**Brief A**
Reproduce the passage on regulatory arrangements word for word.

**Passage to read**
»»

PART 4 – ADMINISTRATION
Regulatory Arrangements
- Jurisdictions will work together and will allocate sufficient in-kind resources, and identify the most effective use of these resources to effectively implement the Scheme.
- The Regulator may contract with some of the Parties for the delivery of some regulatory tasks, such as the processing of registration applications and monitoring compliance with the requirements of the Scheme. In contracting for these services, the Regulator will be guided by the need to promote:
- value for money;
- effectiveness of service delivery;
- consistency of the service provided across Australia; and
- sufficient certainty and notice being provided to those Parties delivering the service, to allow for workforce planning.
- The Regulator will provide Parties with access to publicly available and, where permitted by law, confidential information held by the Regulator in connection with the administration and enforcement of the Scheme.
- Each Party will exchange with the other Parties such information in relation to the administration of the Scheme as is necessary, and permitted by law, to facilitate:
- the effective operation of the Scheme;
- monitoring the success of the Scheme; and
- the functions of the Committee.

««

**Information given**
»»

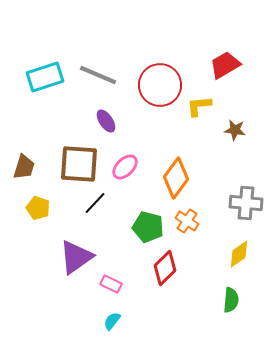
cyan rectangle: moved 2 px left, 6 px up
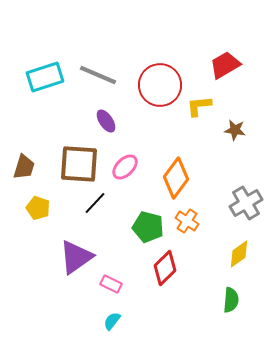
gray cross: rotated 36 degrees counterclockwise
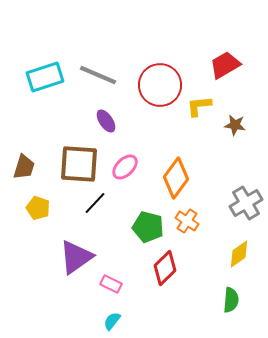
brown star: moved 5 px up
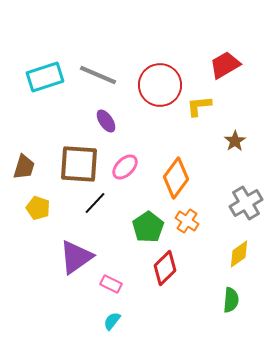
brown star: moved 16 px down; rotated 30 degrees clockwise
green pentagon: rotated 24 degrees clockwise
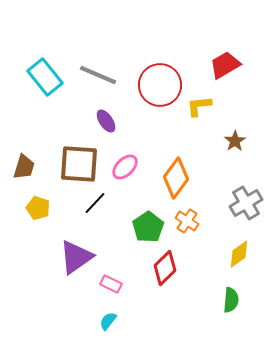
cyan rectangle: rotated 69 degrees clockwise
cyan semicircle: moved 4 px left
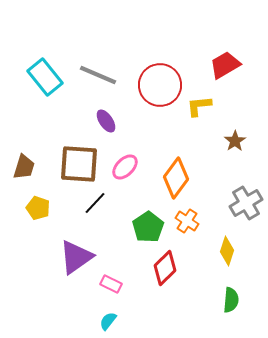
yellow diamond: moved 12 px left, 3 px up; rotated 36 degrees counterclockwise
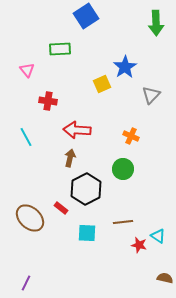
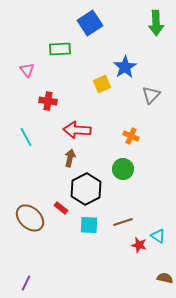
blue square: moved 4 px right, 7 px down
brown line: rotated 12 degrees counterclockwise
cyan square: moved 2 px right, 8 px up
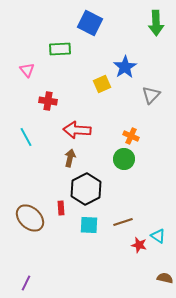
blue square: rotated 30 degrees counterclockwise
green circle: moved 1 px right, 10 px up
red rectangle: rotated 48 degrees clockwise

««

**Brief B**
Write out the rows from the line with "brown star: moved 5 px up" through the final row, both included, leaving the picture lines out.

**Task response A**
PART 4 – ADMINISTRATION
Regulatory Arrangements
- Jurisdictions will work together and will allocate sufficient in-kind resources, and identify the most effective use of these resources to effectively implement the Scheme.
- The Regulator may contract with some of the Parties for the delivery of some regulatory tasks, such as the processing of registration applications and monitoring compliance with the requirements of the Scheme. In contracting for these services, the Regulator will be guided by the need to promote:
- value for money;
- effectiveness of service delivery;
- consistency of the service provided across Australia; and
- sufficient certainty and notice being provided to those Parties delivering the service, to allow for workforce planning.
- The Regulator will provide Parties with access to publicly available and, where permitted by law, confidential information held by the Regulator in connection with the administration and enforcement of the Scheme.
- Each Party will exchange with the other Parties such information in relation to the administration of the Scheme as is necessary, and permitted by law, to facilitate:
- the effective operation of the Scheme;
- monitoring the success of the Scheme; and
- the functions of the Committee.

**Task response B**
brown star: moved 5 px up
brown star: moved 16 px down; rotated 30 degrees clockwise
green pentagon: rotated 24 degrees clockwise
cyan rectangle: rotated 69 degrees clockwise
cyan semicircle: moved 4 px left
yellow diamond: moved 12 px left, 3 px up; rotated 36 degrees counterclockwise
blue square: moved 4 px right, 7 px down
brown line: rotated 12 degrees counterclockwise
cyan square: moved 2 px right, 8 px up
blue square: rotated 30 degrees counterclockwise
green circle: moved 1 px right, 10 px up
red rectangle: rotated 48 degrees clockwise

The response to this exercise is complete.